She begins by confronting death more honestly (Bitter Wind Blown) and struggling to make sense of the world (Chasing Patterns). She learns the weaknesses of the tools she brought with her (Just People; Time Wrote the Rocks). At the same time she finds that those tools are the strongest things around (Origin of Stories). Stuck at this paradox, she again appeals to an outside force to save her (Bring the Light Reprise).

As we return from intermission, our heroine is still lost in the dark (Do You Realize?). She realizes that neither she nor her traditions have the strength to prevail (No Royal Road) and stumbles on the idea of self-improvement. She then faces the full extent of the darkness (Voicing of Fear) and descends into the underworld (A Little Echo). There, a dead child offers her the gift of diligence (Bitter Wind March). She combines this with the self-improvement from earlier (Eternal Winter; Endless Light) and prepares for the final confrontation.

With her new strength, she defeats cold and dark directly (Brighter than Today) and death and loneliness less directly (Endless Lights).

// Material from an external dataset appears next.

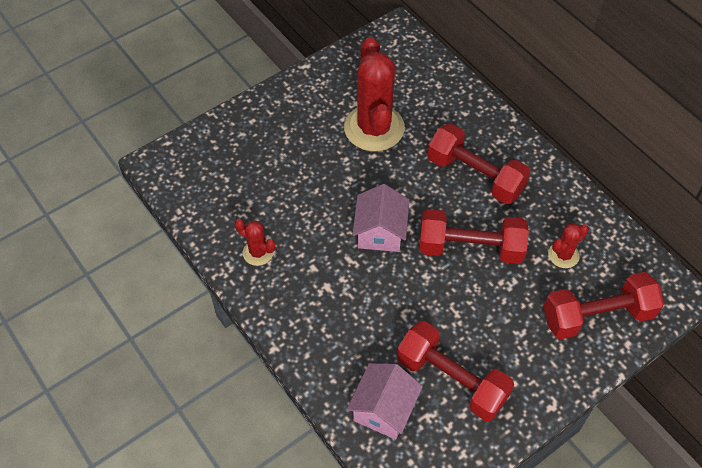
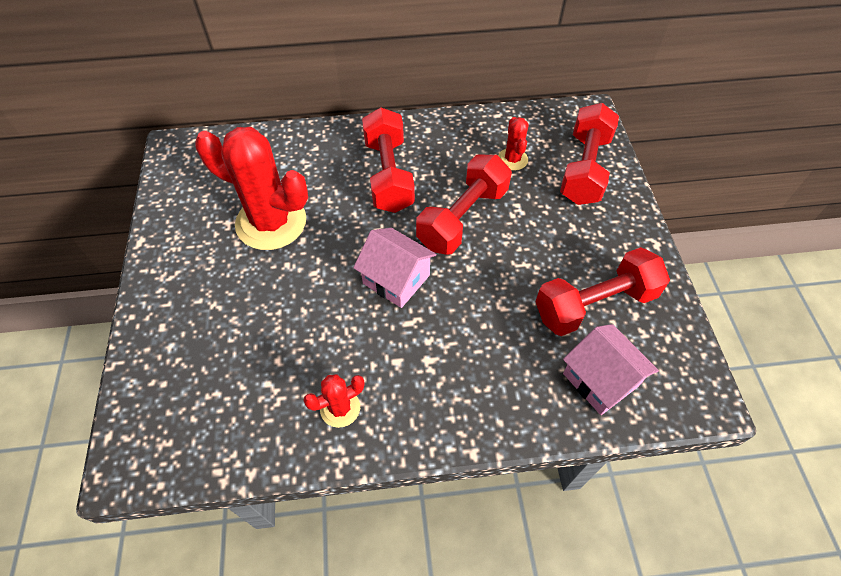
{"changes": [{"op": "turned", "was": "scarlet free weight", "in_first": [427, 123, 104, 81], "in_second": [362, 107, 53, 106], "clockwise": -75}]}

Victorious, she returns to the mundane world (Here Comes the Sun) and recognizes its richness and glory for the first time (Here and Now). She offers her people the gifts she obtained on her journey (Forever Young).

Integrating her newfound strength with the mundane world is a challenge but one quickly overcome (What does it Mean to Be Forever Young?). That handled, she leads her people to the stars (Uplift / 5000 Years).

That last bit isn’t really part of the monomyth, but the rest fits pretty well. Which might just be a tribute to how things can be shoehorned into archetypes if the archetypes are vague enough. But I think it’s a potentially useful angle to view things from.